INSTRUCTIONS TO FOLLOW :: State only how many lines in the records below contain the string "Output". Case counts.

PROVIDED MATERIAL ::
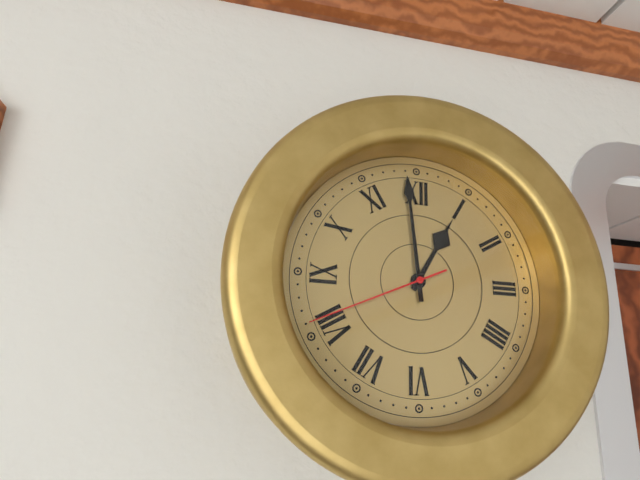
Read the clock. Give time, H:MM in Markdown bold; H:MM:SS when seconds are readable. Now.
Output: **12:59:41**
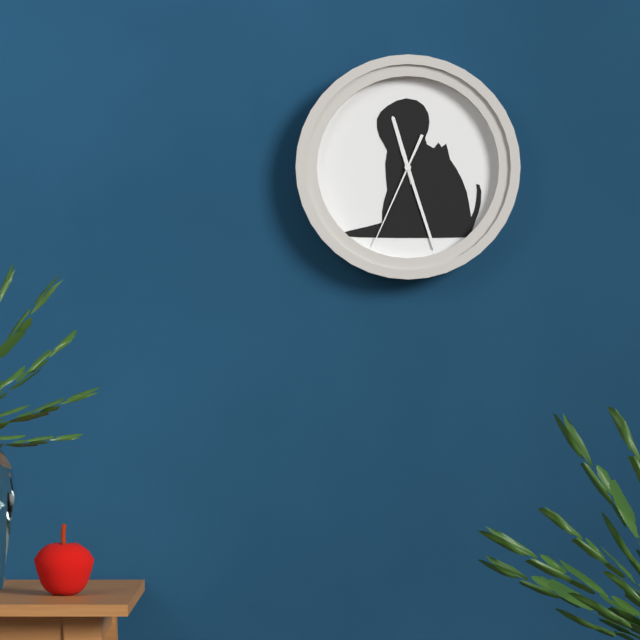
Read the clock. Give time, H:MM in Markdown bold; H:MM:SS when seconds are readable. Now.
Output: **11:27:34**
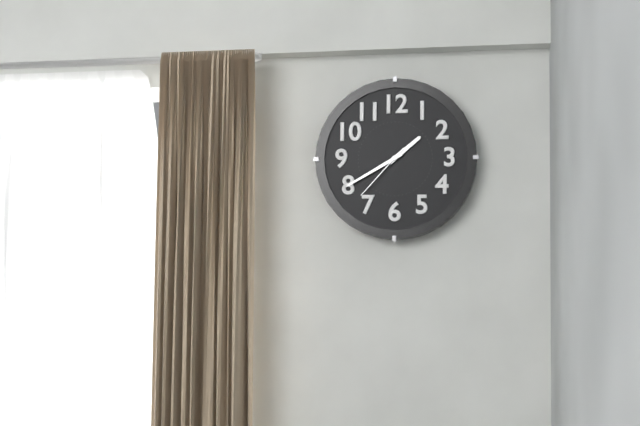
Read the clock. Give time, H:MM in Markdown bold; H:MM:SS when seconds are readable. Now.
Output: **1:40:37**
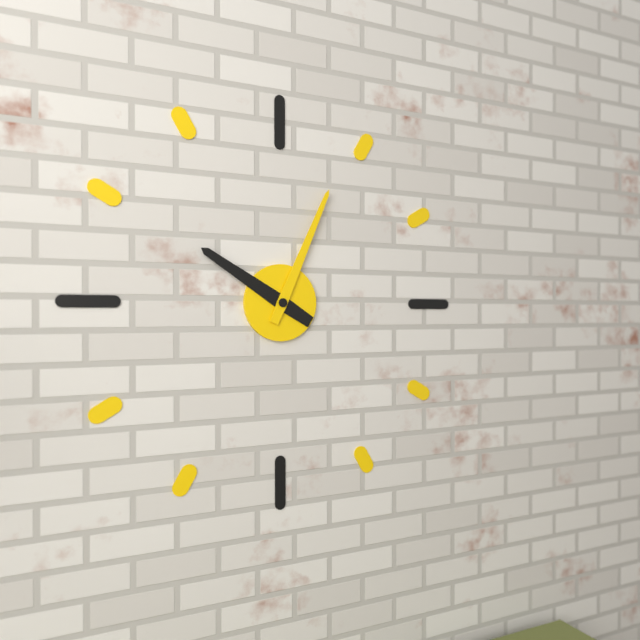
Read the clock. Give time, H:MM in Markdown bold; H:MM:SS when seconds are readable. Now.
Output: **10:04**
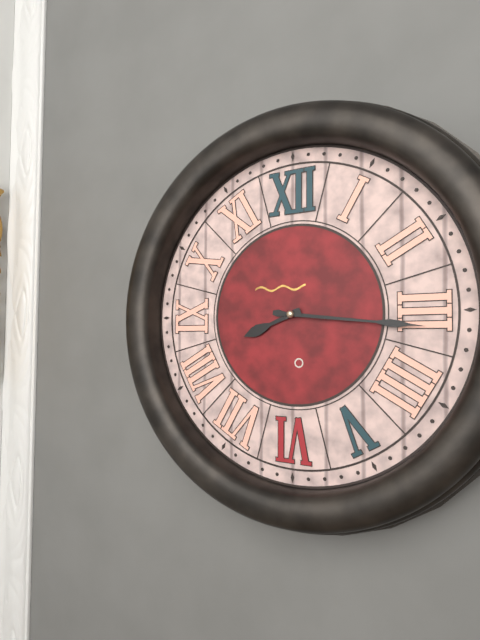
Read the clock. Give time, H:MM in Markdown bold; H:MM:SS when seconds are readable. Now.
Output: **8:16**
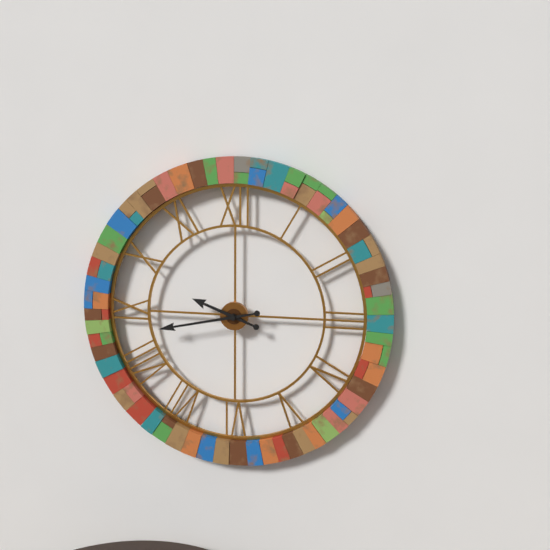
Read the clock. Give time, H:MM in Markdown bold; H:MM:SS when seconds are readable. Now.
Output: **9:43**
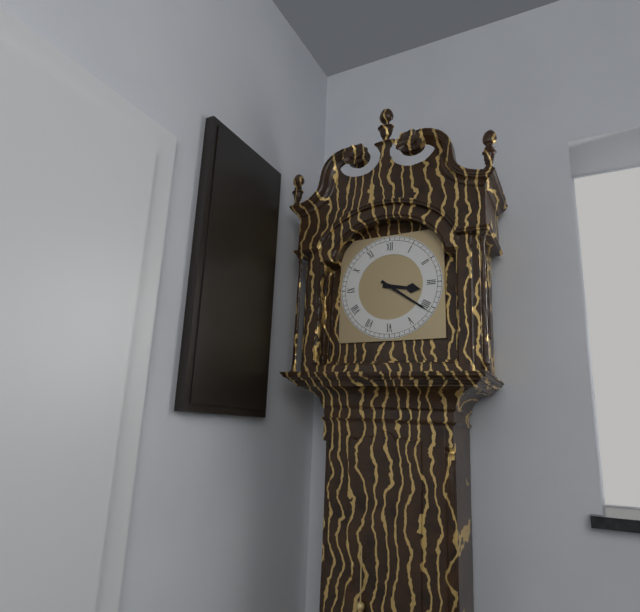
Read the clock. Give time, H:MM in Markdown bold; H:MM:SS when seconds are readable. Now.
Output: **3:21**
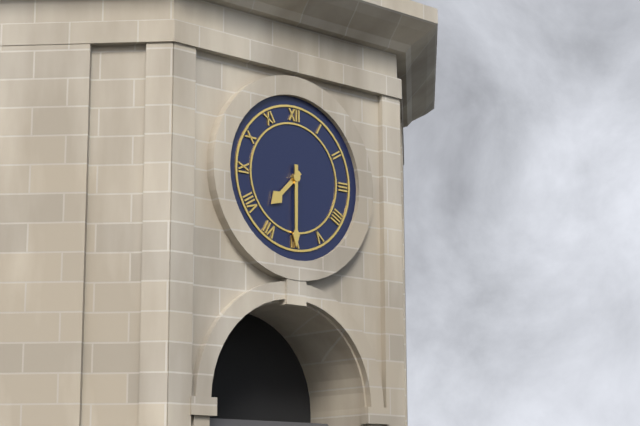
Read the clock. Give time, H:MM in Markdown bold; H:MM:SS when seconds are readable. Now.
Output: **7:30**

REPLY TO THE TASK :: 8